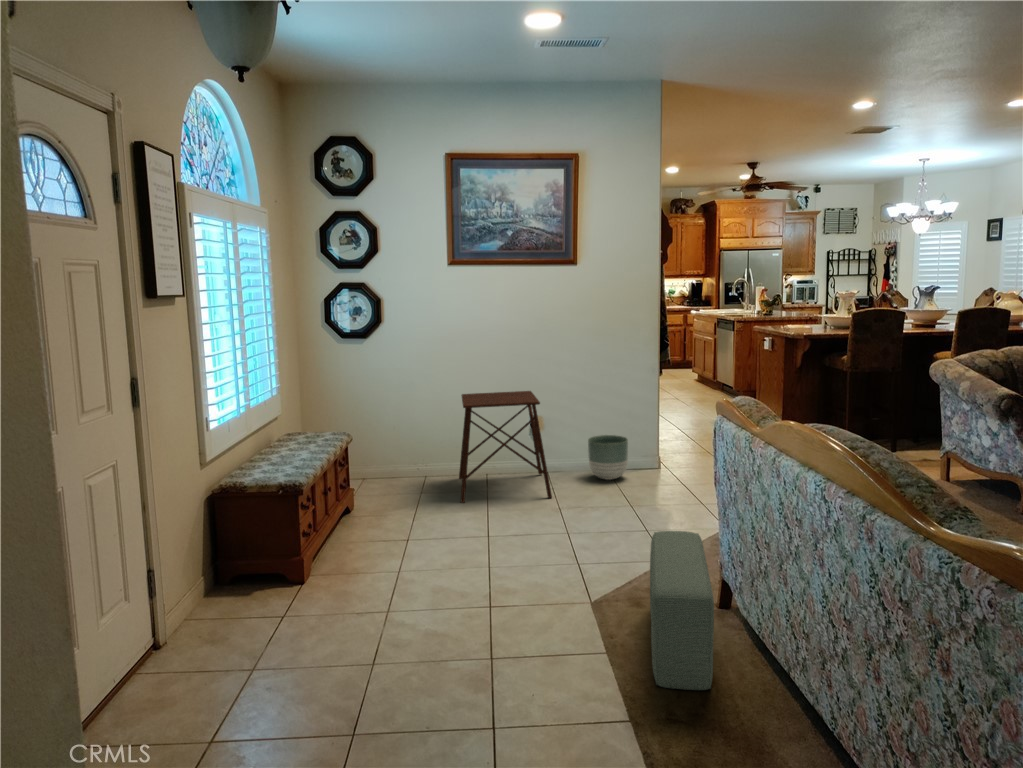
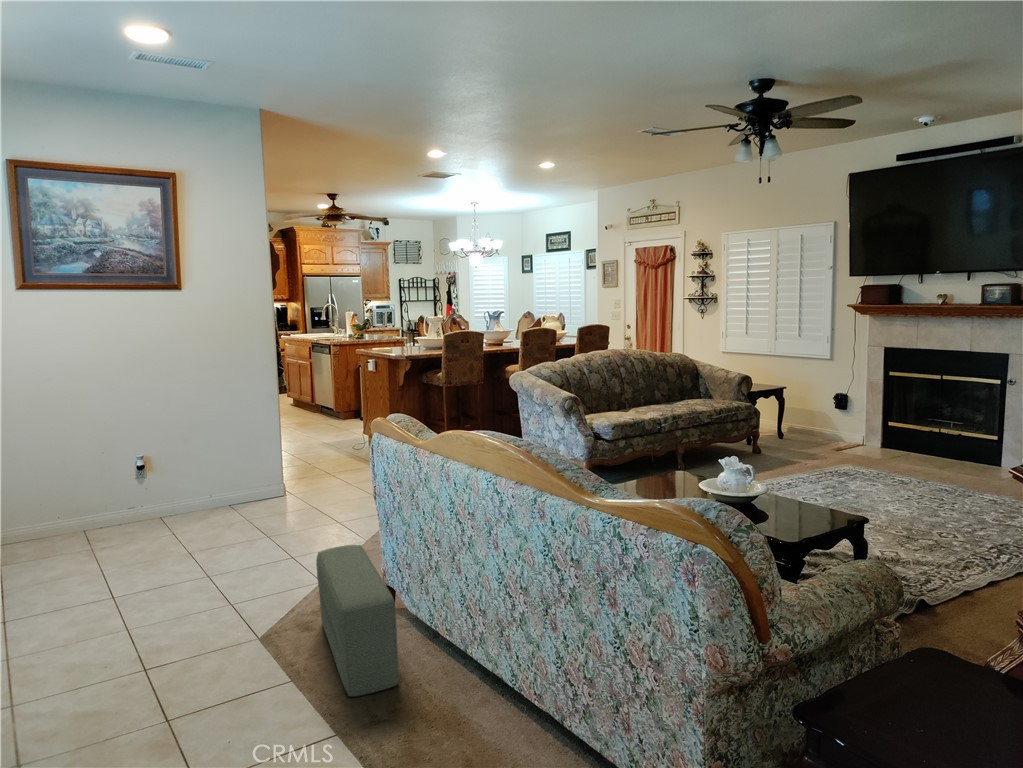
side table: present [459,391,552,503] -> none [46,428,177,567]
planter: present [588,435,628,480] -> none [209,465,254,511]

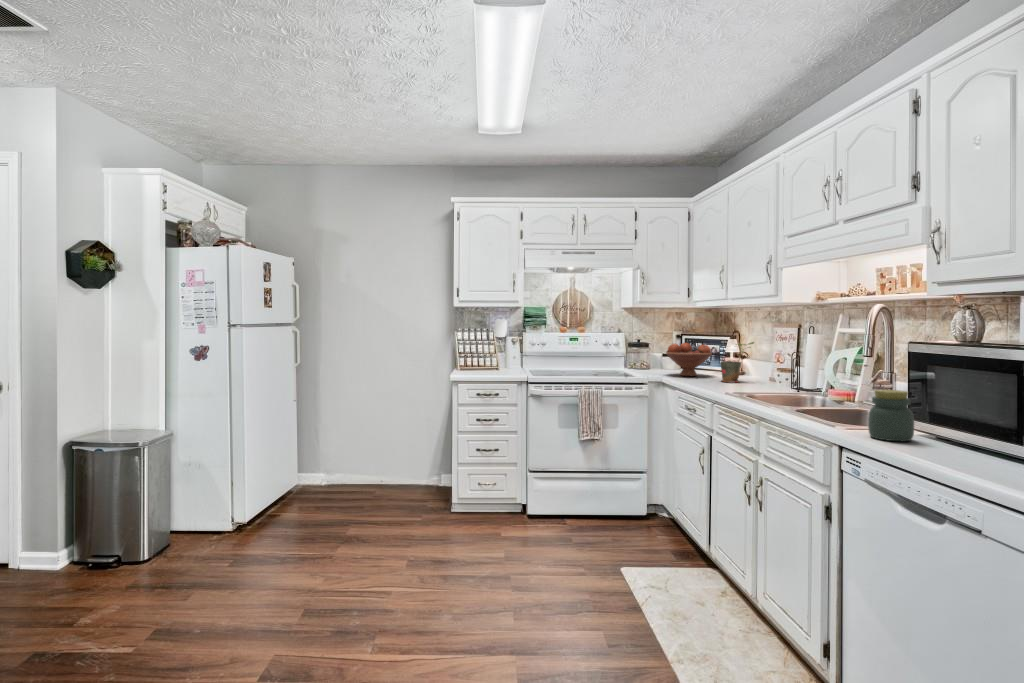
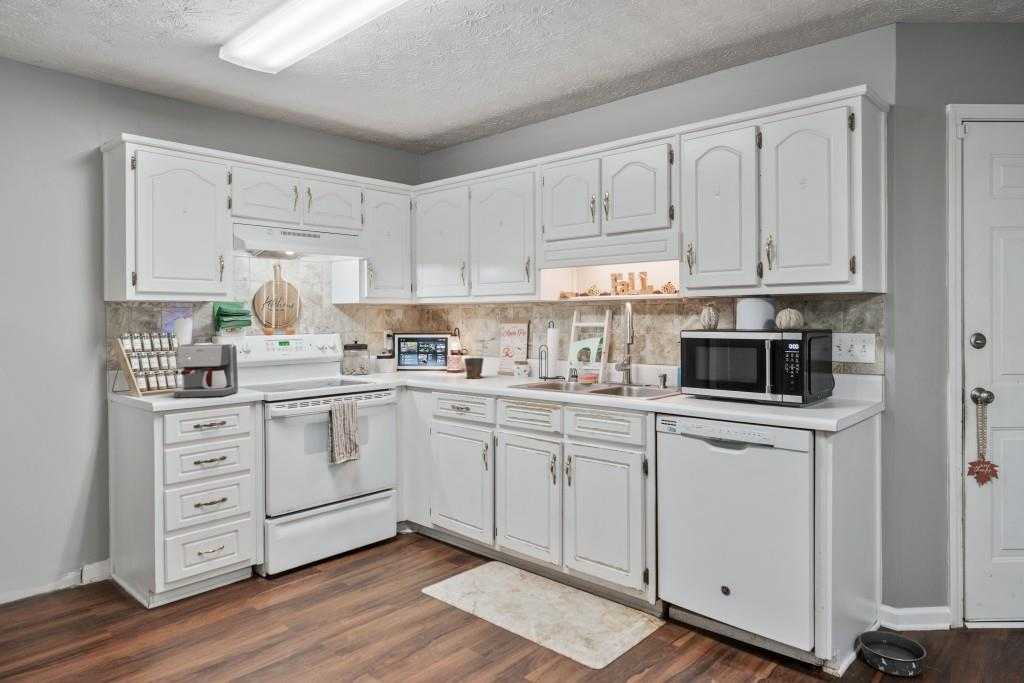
coffee maker: none [467,336,514,377] -> present [174,344,238,398]
fruit bowl: present [666,343,712,376] -> none [401,342,447,377]
jar: present [868,390,914,441] -> none [672,367,700,404]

> PROBLEM DETAILS
Retype the whole listing exactly. Do not include the pictures.

> EXERCISE RESULT
side table: present [459,391,552,503] -> none [46,428,177,567]
planter: present [588,435,628,480] -> none [209,465,254,511]

coffee maker: none [467,336,514,377] -> present [174,344,238,398]
fruit bowl: present [666,343,712,376] -> none [401,342,447,377]
jar: present [868,390,914,441] -> none [672,367,700,404]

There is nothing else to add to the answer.